The Copa América and World Cup titles are the holy grails by which these stars are ultimately going to be judged. Brazil won its 2019 Copa América without Neymar, who had to withdraw with an injury before the competition began, so while he has been a central figure in the team's success and evolution and remains on course to surpass Pelé's national scoring record by a wide margin, he has some unfinished business from a personal standpoint.

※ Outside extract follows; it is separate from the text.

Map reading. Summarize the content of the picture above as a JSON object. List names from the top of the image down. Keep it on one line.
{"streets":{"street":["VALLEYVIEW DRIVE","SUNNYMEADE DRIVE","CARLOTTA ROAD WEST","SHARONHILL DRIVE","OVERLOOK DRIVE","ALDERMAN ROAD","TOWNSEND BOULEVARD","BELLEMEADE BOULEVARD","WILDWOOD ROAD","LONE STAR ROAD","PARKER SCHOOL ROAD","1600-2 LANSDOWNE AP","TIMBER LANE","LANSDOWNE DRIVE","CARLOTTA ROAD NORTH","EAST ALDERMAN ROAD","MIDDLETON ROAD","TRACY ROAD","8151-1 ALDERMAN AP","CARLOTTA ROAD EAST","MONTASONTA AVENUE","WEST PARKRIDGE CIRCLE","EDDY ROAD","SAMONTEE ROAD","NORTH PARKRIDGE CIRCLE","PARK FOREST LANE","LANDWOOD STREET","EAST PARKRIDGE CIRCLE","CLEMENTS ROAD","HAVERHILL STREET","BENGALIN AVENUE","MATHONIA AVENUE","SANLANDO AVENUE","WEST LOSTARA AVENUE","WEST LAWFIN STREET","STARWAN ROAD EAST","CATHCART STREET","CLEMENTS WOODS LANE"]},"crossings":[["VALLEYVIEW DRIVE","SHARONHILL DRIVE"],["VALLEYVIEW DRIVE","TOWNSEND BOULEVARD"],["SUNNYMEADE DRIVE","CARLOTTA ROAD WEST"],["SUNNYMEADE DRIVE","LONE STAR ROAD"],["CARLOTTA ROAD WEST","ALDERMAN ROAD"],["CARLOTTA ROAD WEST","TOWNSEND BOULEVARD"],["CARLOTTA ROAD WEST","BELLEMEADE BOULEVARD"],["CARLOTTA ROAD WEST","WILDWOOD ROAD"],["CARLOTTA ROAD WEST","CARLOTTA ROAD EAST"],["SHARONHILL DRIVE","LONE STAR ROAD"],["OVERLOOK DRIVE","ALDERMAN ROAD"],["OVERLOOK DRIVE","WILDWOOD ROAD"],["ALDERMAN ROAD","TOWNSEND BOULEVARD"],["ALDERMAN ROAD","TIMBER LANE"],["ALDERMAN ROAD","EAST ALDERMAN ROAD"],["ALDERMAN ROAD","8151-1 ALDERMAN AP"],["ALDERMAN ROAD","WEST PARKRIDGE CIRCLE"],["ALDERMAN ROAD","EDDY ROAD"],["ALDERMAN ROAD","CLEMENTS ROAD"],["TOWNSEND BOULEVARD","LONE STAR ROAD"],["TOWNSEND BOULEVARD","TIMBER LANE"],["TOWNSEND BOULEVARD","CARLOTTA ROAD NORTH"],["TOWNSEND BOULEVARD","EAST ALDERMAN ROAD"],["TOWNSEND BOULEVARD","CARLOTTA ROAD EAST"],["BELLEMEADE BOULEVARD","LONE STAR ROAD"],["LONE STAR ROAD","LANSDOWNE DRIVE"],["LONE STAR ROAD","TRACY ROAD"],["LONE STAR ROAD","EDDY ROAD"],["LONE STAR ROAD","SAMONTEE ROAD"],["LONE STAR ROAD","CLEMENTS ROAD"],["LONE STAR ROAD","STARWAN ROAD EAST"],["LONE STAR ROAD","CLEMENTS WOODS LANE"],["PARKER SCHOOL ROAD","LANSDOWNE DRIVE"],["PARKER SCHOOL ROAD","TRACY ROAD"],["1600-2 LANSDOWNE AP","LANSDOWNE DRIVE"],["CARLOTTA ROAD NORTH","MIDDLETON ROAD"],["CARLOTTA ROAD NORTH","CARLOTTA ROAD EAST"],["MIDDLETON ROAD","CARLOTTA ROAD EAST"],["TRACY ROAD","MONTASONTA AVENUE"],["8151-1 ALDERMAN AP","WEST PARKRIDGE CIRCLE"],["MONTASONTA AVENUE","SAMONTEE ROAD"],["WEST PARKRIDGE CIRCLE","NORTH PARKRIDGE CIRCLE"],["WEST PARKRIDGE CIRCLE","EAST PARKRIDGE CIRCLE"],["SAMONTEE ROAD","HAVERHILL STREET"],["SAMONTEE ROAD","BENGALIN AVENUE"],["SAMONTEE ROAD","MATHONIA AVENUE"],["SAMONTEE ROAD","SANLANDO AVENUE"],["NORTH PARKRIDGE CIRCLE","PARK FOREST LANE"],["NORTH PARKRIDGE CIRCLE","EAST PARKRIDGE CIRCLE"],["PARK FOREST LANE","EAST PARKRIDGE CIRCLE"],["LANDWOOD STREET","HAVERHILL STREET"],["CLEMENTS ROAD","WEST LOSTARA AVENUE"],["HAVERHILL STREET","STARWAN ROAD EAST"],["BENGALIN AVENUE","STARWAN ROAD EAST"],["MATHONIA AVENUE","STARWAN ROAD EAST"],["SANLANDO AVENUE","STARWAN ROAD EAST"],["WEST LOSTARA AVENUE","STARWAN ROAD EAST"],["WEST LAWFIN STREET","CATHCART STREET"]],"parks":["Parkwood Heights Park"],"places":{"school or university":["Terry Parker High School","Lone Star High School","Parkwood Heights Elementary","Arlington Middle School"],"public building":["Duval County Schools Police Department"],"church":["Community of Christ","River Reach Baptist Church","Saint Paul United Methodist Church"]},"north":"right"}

It's only appropriate, then, that these two global superstars duel on the final stage to give this tournament an injection of intrigue. This Copa América has been clouded by criticism. The initial plan, for Argentina and Colombia to co-host it, went up in smoke due to COVID-19 surges in one country and political unrest in the other and was moved to a location that features both. Players and coaches have been outspoken about the foolishness, and Brazil had mulled a boycott before pulling back. With the planned guest nations, Qatar and Australia, pulling out months prior, CONMEBOL went ahead with two groups of five, playing a full group stage in empty stadiums for the purpose of eliminating two teams—another act of foolishness. It also certainly didn't help that teams went from playing opponents in World Cup qualifying to days later facing off again in Copa America. It took away from the lack of uniqueness that the competition can bring.
Yet for all of the gripes, the two clear top sides in South America right now have emerged through the knockout stage, led by their two phenoms who are playing well and playing with points to prove. At the end of this monthlong slog, the stakes are actually quite high. For Messi and Argentina, it's a chance to quiet years worth of doubters and critics while putting an end to a trophy drought (and pulling even with Uruguay for most Copa titles all-time at 15). That it could come while its nation still grieves the loss of Diego Maradona would only be more apropos. For Neymar and Brazil, it's an opportunity to complete a unique Copa América repeat a year out from a World Cup that it'll hope and expect to win while closing the gap on Argentina and Uruguay in the all-time annals. Where Argentina sees a milestone, Brazil sees a building block. That one side's goal will be achieved at the expense of the other will only heighten the sense of the occasion, and regardless of how they got there, a Brazil-Argentina final with this set of leading actors will be a sight to behold.